Wednesday, 6 February 2019

The year we took back what was ours!


Yesterday I caused some considerable friction by claiming Babylon 5 was the best TV show ever made. Some people wrongly assert that it isn't. I don't know what is wrong with them but clearly they were subject to terrible parenting. The series is still highly relevant. If you can get past the weak acting and the cheesy format, it's one of the most plot rich shows ever aired. It's why it has aged so well. Some of the dialogue is pure poetry.

The basic premise is that the galaxy is governed by two competing elder races who largely operate in secret. The Vorlons and the Shadows. The Shadows believe in evolution through war and conflict and use their agents to get younger races to fight each other. They come out of hiding every thousand years to start a galaxy wide conflict. The Vorlons on the other hand believe in order. They act as guardians, quietly controlling and shaping the evolution of planets, taking on the form of various deities through history.

Though the Vorlons have the power to go to war against the Shadows and probably wipe them out with one of their planet killer ships, they never do. They instead manipulate the younger races to fight the Shadows themselves, feeding them the necessary technology to do so.

The first two seasons are slow burners as it establishes the insidious machinations of the Shadows, while the Vorlons, in league with the command staff of Babylon 5, build up a war fleet to take a stand against them. Captain Sheridan, however, becomes aware of the supervisory dynamic of the stand off between the ancient aliens. He then tricks them into gathering all of their forces in one sector so that they finally fight each other.

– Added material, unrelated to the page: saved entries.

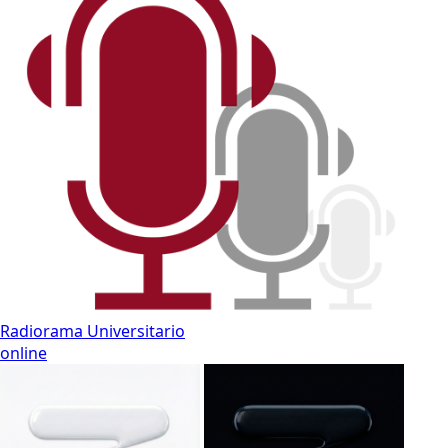
Radiorama Universitario
online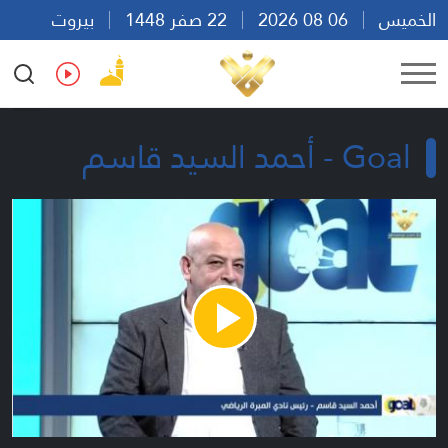
الخميس
06 08 2026
22 صفر 1448
بيروت
18:02
Ar
En
Fr
Es
Goal - أحمد السيد قاسم
Play
Video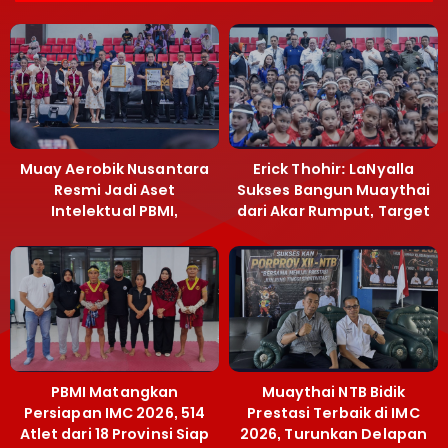
Muay Aerobik Nusantara
Erick Thohir: LaNyalla
Resmi Jadi Aset
Sukses Bangun Muaythai
Intelektual PBMI,
dari Akar Rumput, Target
Menpora Sebut
Emas SEA Games
Terobosan Bangun
Grassroots
PBMI Matangkan
Muaythai NTB Bidik
Persiapan IMC 2026, 514
Prestasi Terbaik di IMC
Atlet dari 18 Provinsi Siap
2026, Turunkan Delapan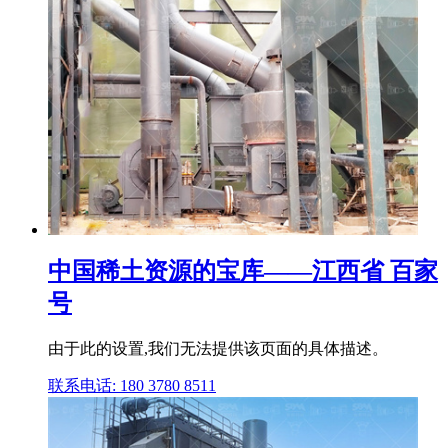
中国稀土资源的宝库——江西省 百家
号
由于此的设置,我们无法提供该页面的具体描述。
联系电话: 180 3780 8511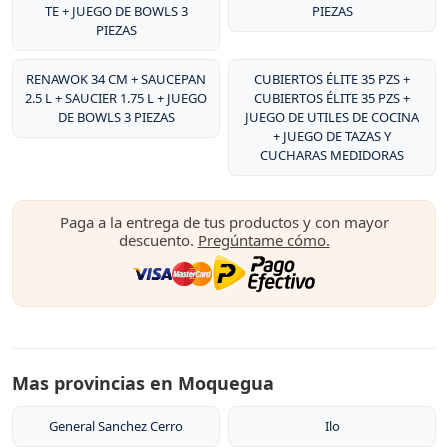
TE + JUEGO DE BOWLS 3
PIEZAS
PIEZAS
RENAWOK 34 CM + SAUCEPAN
CUBIERTOS ÉLITE 35 PZS +
2.5 L + SAUCIER 1.75 L + JUEGO
CUBIERTOS ÉLITE 35 PZS +
DE BOWLS 3 PIEZAS
JUEGO DE UTILES DE COCINA
+ JUEGO DE TAZAS Y
CUCHARAS MEDIDORAS
Paga a la entrega de tus productos y con mayor
descuento.
Pregúntame cómo.
Mas provincias en Moquegua
General Sanchez Cerro
Ilo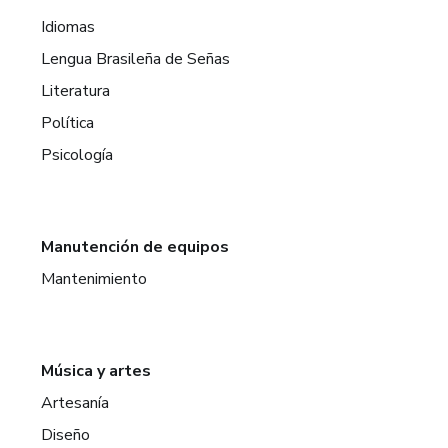
Idiomas
Lengua Brasileña de Señas
Literatura
Política
Psicología
Manutención de equipos
Mantenimiento
Música y artes
Artesanía
Diseño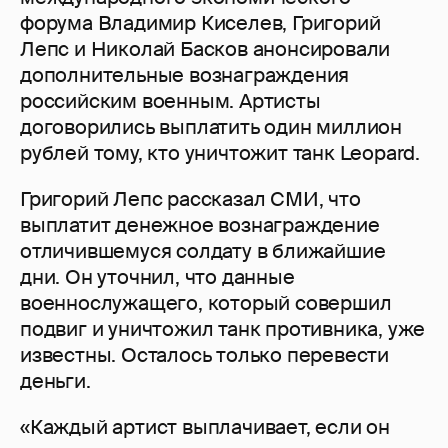
форума Владимир Киселев, Григорий
Лепс и Николай Басков анонсировали
дополнительные вознаграждения
российским военным. Артисты
договорились выплатить один миллион
рублей тому, кто уничтожит танк Leopard.
Григорий Лепс рассказал СМИ, что
выплатит денежное вознаграждение
отличившемуся солдату в ближайшие
дни. Он уточнил, что данные
военнослужащего, который совершил
подвиг и уничтожил танк противника, уже
известны. Осталось только перевести
деньги.
«Каждый артист выплачивает, если он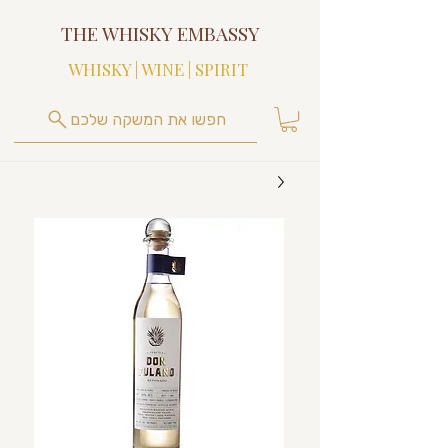
THE WHISKY EMBASSY
WHISKY | WINE | SPIRIT
חפשו את המשקה שלכם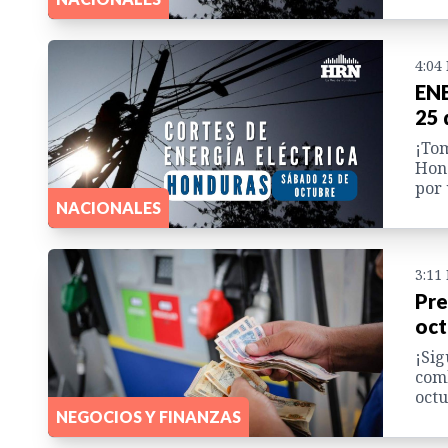
4:04
ENE
25 
¡Tom
Hond
por
NACIONALES
3:11
Pre
oct
¡Sig
comb
octu
NEGOCIOS Y FINANZAS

At this point, through a telepathic link, Sheridan is brought before the Vorlons and told to pick a side. He refuses and by transmitting the encounter to the alliance fleet, they are then united in the rejection of both the Vorlons and the Shadows and they are ordered to leave the galaxy so the younger races can take over, breaking the cycle of war.

As a political allegory Babylon 5 works on many levels The Vorlons being the authoritarian left and the Shadows being the free market right. But it also works for Brexit. On the one hand we have the EU (the Vorlons) who want to impose their order, acting as a patriarch over the child races, protecting them from their folly, while on the other we have the ERG "Free trade" Tories in league with US corporates plotting and scheming to create chaos (the Shadows). Either side you pick, the chances are you're being manipulated by forces with an agenda and you're being used.

The dynamic here is much the same. We are bombarded with media featuring the two extremes of the debate, increasingly corralled into one or other corner, often unaware of who is pulling the strings. Ancient squabbles on a repeat cycle through history, where time and again nothing is ever resolved and unless we choose a different path we are doomed to repeat history.

And, of course, in my own narcissistic fantasy I am the Captain Sheridan figure urging people to think for themselves and to reject the narratives of both sides and tell both of these malign influences to "get the hell out of our galaxy!".

There is no reason why we can't have advanced intergovernmental cooperation on a regional and global level without the dead hand of supranationalism but all the same, we who voted to leave don't have to follow the stunted and obsolete ideas of the Tory right either. We can reject both and find a new way for ourselves. In many respects, by rejecting the Vorlons and the Shadows, the Sheridan led fleet were "taking back control" - with a subtext of being able to choose their own destiny.

Were I not presently catatonic with Brexit fatigue I could really go to town on this analogy but then anyone who hasn't seen Babylon 5 is probably still none the wiser. Those sad, deprived, morally deficient people will just have to fester in their own galactic ignorance believing something like Breaking Bad is the best TV show ever - even though Bryan Cranston was a captain of one of the White Stars. Some people just can't be helped.